Overcoming personal obsession with body image can be treated effectively through online therapy according to a new study by Flinders University researchers.
Cognitive Behavioural Therapy for Perfectionism (CBT-P) reduces not only the primary issues of perfectionism but also secondary outcomes such as depression and body image disturbance – and a new study has found that internet delivery of this program is comparable to face-to-face therapy sessions.
The study focuses on ways of addressing Dysmorphic Concern, which is characterised by a person’s overconcern with appearance-based imperfections, compulsions (such as mirror checking and reassurance-seeking) and which impairs their functioning.
Such appearance-based preoccupations occur in 30-46% of young adults and is of significant concern as an intensifying contemporary condition.
The study’s lead author Shevaugn Johnson, from Flinders University’s College of Education, Psychology and Social Work, says proof of effective online treatment for Dysmorphic Concern provides a safe environment for people who are already anxious about their appearance and therefore may be unwilling to seek therapy assistance.
“Perfectionism in our study group centred around perceived appearance-based flaws, and therefore targeting perfectionism can help reduce their unrealistic standards of beauty,” says Ms Johnson.
“This research is important because online dissemination of treatment will increase the likelihood of more people being treated for dysmorphic concern, which is a risk factor for the development of body dysmorphic disorder.”
The study evaluated the use of Internet-delivered Cognitive Behavioural Therapy for Perfectionism (ICBT-P), with 31 participants (28 being women), aged between 18 and 39, having high levels of dysmorphic concern, to examine the impact on perfectionism, dysmorphic concern, body image disturbance, negative affect, and selective attention towards appearance-based stimuli. Within this study group, 35% of participants experienced depression, and 42% experienced anxiety.

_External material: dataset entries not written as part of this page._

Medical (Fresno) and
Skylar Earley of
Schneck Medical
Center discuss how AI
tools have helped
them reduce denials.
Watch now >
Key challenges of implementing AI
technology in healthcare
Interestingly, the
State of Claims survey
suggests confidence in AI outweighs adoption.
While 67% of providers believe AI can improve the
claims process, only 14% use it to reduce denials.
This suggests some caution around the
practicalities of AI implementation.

Through this process, perfectionism, dysmorphic concern, selective attention abnormalities, body image disturbance, depression, anxiety and stress were targeted. And the results found that aside from anxiety, there were significant reductions across all variables of interest at immediate and one-month post-treatment follow-up. Further, it was found that the treatment effects endured and became larger over time.

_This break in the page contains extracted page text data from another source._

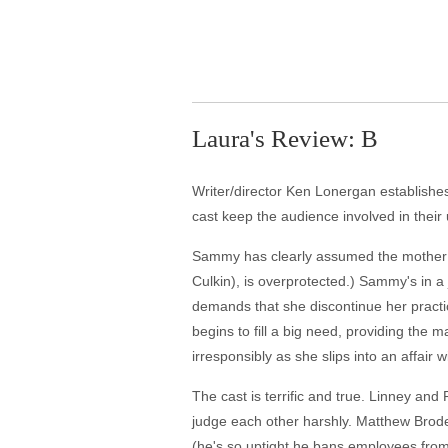
Laura's Review: B
Writer/director Ken Lonergan establishes 
cast keep the audience involved in their u
Sammy has clearly assumed the mother rol
Culkin), is overprotected.) Sammy's in a
demands that she discontinue her practic
begins to fill a big need, providing the
irresponsibly as she slips into an affai
The cast is terrific and true. Linney an
judge each other harshly. Matthew Broder
(he's so uptight he bans employees from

While replication in clinical populations is needed, it is hoped that randomised controlled trials will be used to compare the efficacy of ICBT-P against traditional Cognitive Behavioural Therapy for body dysmorphic disorder (BDD) in participants diagnosed with BDD.
Flinders’ Professor Tracey Wade says: “This is the first study to use a perfectionism intervention to treat dysmorphic concerns and it is encouraging to see that internet therapy can produce such strong and enduring results. Internet therapies are easy to access and can be used widely across a number of settings, and they offer great promise for future treatment of dysmorphic concerns.”
The results of this study support the use of ICBT-P as an efficacious treatment worthy of further examination in populations who experience high levels of dysmorphic concern.
The paper – Internet-delivered cognitive behavioural therapy for perfectionism: Targeting dysmorphic concern, by S Johnson, SJ Egan, G Andersson, P Carlbring, R Shafran and TD Wade – is being published in the September edition of the journal Body Image (doi.org/10.1016/j.bodyim.2019.05.002).